After the Wall Street Journal, yes.

1 ( +1 / -0 )

sfjp330OCT. 30, 2014 - 06:45AM JSTChristopher CroninOct. 30, 2014 - 06:31AM JST Easy. When was the last time China or Korea inspired an American? In intellect, soul or even style, it hasn't happened in a long time(if ever)!*

>The product that you might be using might be engineered and designed by Chinese or Indian. The Asian engineering workforce in Silicon Valley accounts for one-third of the region's total scientific and engineering and two thirds of the U.S. foreign-born engineers were from Asia.

Let see. The Dell lap top, while assembled in the PRC, was designed in the U.S. and may have a U.S., Taiwanese or Japanese micro processor.

My Apple products, while assembled in the PRC, are of American design.

Chinese or Indian designers? Think not, unless they have emigrated or are working in the U.S. on an H-1 visa.

0 ( +2 / -2 )

Jeff Huffman Oct. 31, 2014 - 01:09AM JST My Apple products, while assembled in the PRC, are of American design.

Then why is Apple remains critically dependent on Korean company Samsung? The microprocessor brains that control iPods, iPhones and iPads are Samsung-built. And some new iPads still use Samsung screens. Samsung is the world's biggest maker of some of the most sophisticated parts that Apple craves, such as 64-bit A7 processors, memory and high-resolution screen. Why don't Apple design on their own?

-2 ( +0 / -2 )

Totally agree with Harvey Pekar above. The vast majority of Americans don't care. Asia is about as well-known as Africa.

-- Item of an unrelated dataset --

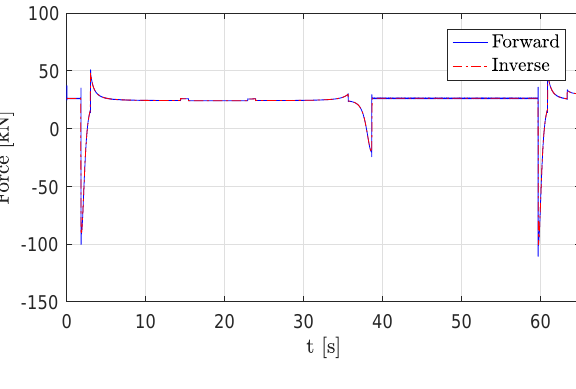
Figure 14: Lifting cylinder axial force.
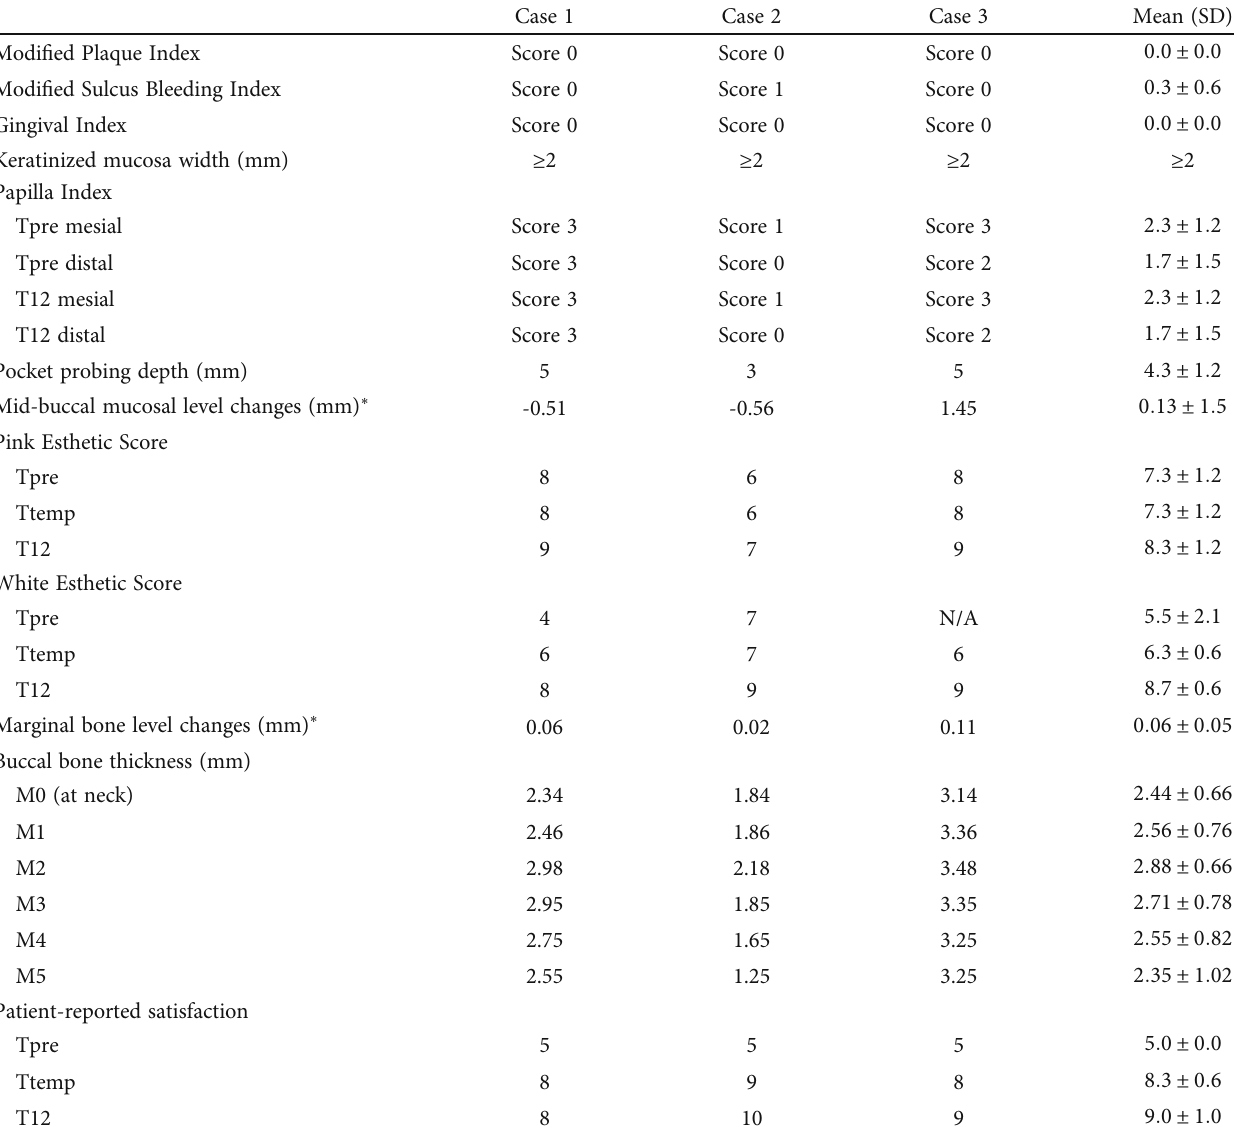
Table 3: Modi fi ed Plaque Index, modi fi ed Sulcus Bleeding Index, and Gingival Index (scores 0-3), keratinized mucosa width, Papilla Index (scores 0-4), and pocket probing depth at T12. Midbuccal mucosal level changes from Tpre to T12. Modi fi ed Pink Esthetic Score and White Esthetic Score (scores 0-10). Marginal bone level changes from T1 to T12. Buccal bone thickness at T12. Patient-reported satisfaction (scores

As far as they know, Japan is where Godzilla, PlayStation, Nintendo, some baseball players, sushi and sumo come from. South Korea has a bunch of people who do plastic surgery and the crazy leader in the North, (though I suspect they still think the guy with the big hair and platform shoes is that leader)! China makes cheap stuff, takes our jobs away, and makes good cheap food.

Island disputes? Who cares? Average Americans have always been rather insular when it comes to politics. If it doesn't affect jobs, my quality of life, etc then why should I care? I've lived in Japan for 25 years and go back to the states at least once a year. Nothing has changed in regards to knowledge about Asia, so all these countries are just wasting their time trying to influence Americans.